I'm trying to understand the connection between the Stinespring dilation of a quantum channel and Naimark's theorem that shows that POVMs can be written as projective measurements in a larger Hilbert space. On Wikipedia, the proof of Naimark's theorem is given as a special case of the Stinespring dilation - however, I cannot follow this proof.
Given any channel $N$ from $\mathcal{H}_A$ to $\mathcal{H}_B$ given in terms of Kraus operators $\{A_i\}$ with $\sum_i A_i^\dagger A_i = I_A$, we can instead consider an isometry $V_{A\rightarrow BE} = \sum_i A_i\otimes \vert i\rangle_E$. Now the channel can be described as
$$N(\rho) = \sum_i A_i\rho_A A_i^\dagger = \text{Tr}_E(V\rho V^\dagger)$$
This is the Stinesping dilation of the channel.
Consider a POVM that consists of elements $\{F_i\}$. Since we know that $\sum_i F_i = I$ and $F_i > 0$, let us rewrite it as $F_i = A^\dagger_iA_i$. Now, we can consider the isometry $V_{A\rightarrow BE} = \sum_i A_i\otimes \vert i\rangle_E$. It is then true that the probability of the $i^{th}$ outcome is
$$p_i = \text{Tr}(A_i\rho_A A^\dagger_i) = \text{Tr}(V^\dagger(I\otimes\vert i\rangle\langle i\vert)V \rho_A)$$
Thus, we have a projective measurement on $V\rho V^\dagger$.
The mathematical description of the two things above seem very similar except that POVMs involve the additional step of picking a specific outcome $i$. I'm not sure how to express this as a channel.
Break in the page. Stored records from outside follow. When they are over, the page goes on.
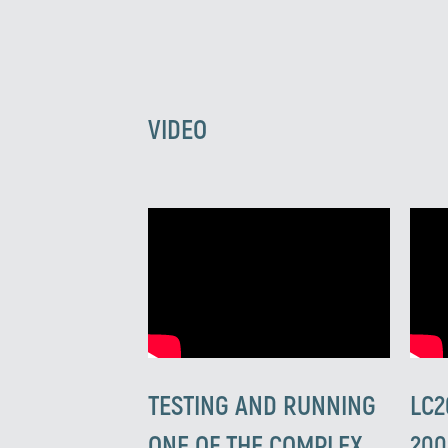
VIDEO
TESTING AND RUNNING
LC2
ONE OF THE COMPLEX
200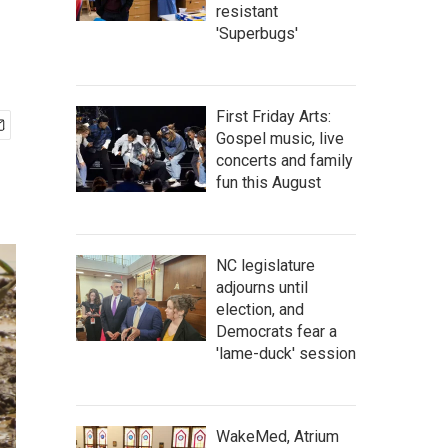
resistant
'Superbugs'
First Friday Arts:
Gospel music, live
concerts and family
fun this August
NC legislature
adjourns until
election, and
Democrats fear a
'lame-duck' session
WakeMed, Atrium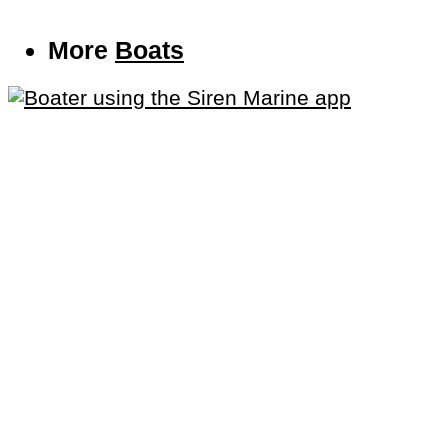
More
Boats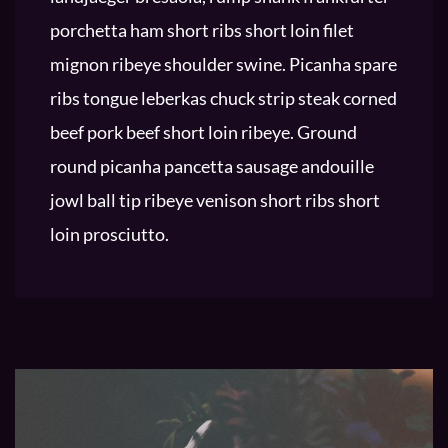
porchetta ham short ribs short loin filet
mignon ribeye shoulder swine. Picanha spare
ribs tongue leberkas chuck strip steak corned
beef pork beef short loin ribeye. Ground
round picanha pancetta sausage andouille
jowl ball tip ribeye venison short ribs short
loin prosciutto.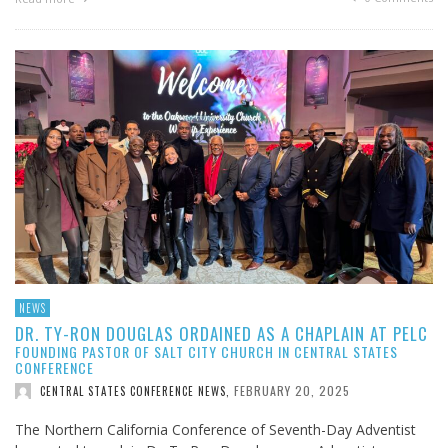
NEWS
DR. TY-RON DOUGLAS ORDAINED AS A CHAPLAIN AT PELC
FOUNDING PASTOR OF SALT CITY CHURCH IN CENTRAL STATES
CONFERENCE
FEBRUARY 20, 2025
CENTRAL STATES CONFERENCE NEWS
,
The Northern California Conference of Seventh-Day Adventist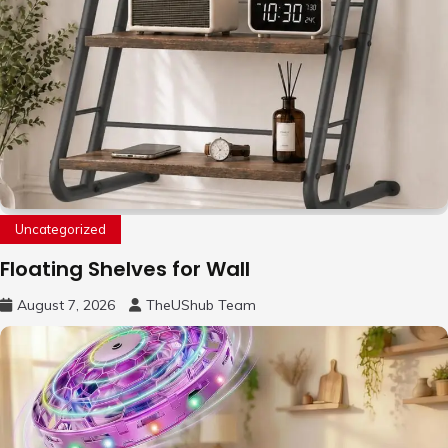
Uncategorized
Floating Shelves for Wall
August 7, 2026
TheUShub Team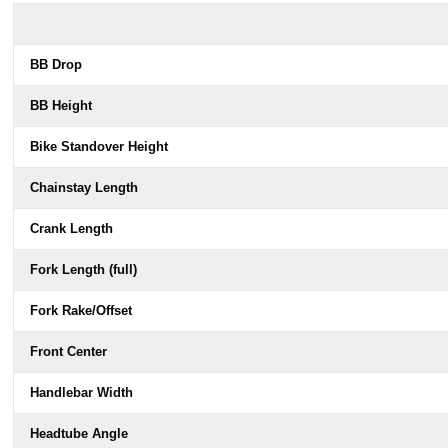
BB Drop
BB Height
Bike Standover Height
Chainstay Length
Crank Length
Fork Length (full)
Fork Rake/Offset
Front Center
Handlebar Width
Headtube Angle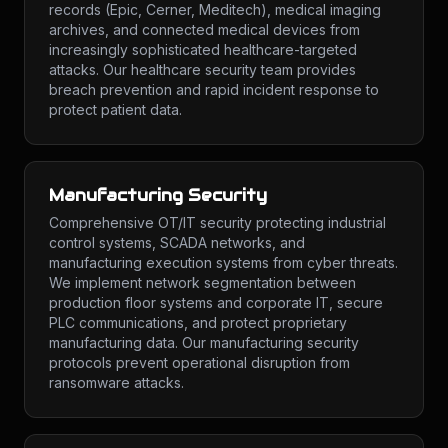
records (Epic, Cerner, Meditech), medical imaging
archives, and connected medical devices from
increasingly sophisticated healthcare-targeted
attacks. Our healthcare security team provides
breach prevention and rapid incident response to
protect patient data.
Manufacturing Security
Comprehensive OT/IT security protecting industrial
control systems, SCADA networks, and
manufacturing execution systems from cyber threats.
We implement network segmentation between
production floor systems and corporate IT, secure
PLC communications, and protect proprietary
manufacturing data. Our manufacturing security
protocols prevent operational disruption from
ransomware attacks.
Moreover, if I could write the POVM as a channel, then how exactly does Naimark's theorem become a special case of the Stinespring dilation?
TL;DR
1) How do I write the POVM above as a quantum channel?
2) If I can do 1), what is the connection between the Stinespring dilation of this channel and Naimark's theorem?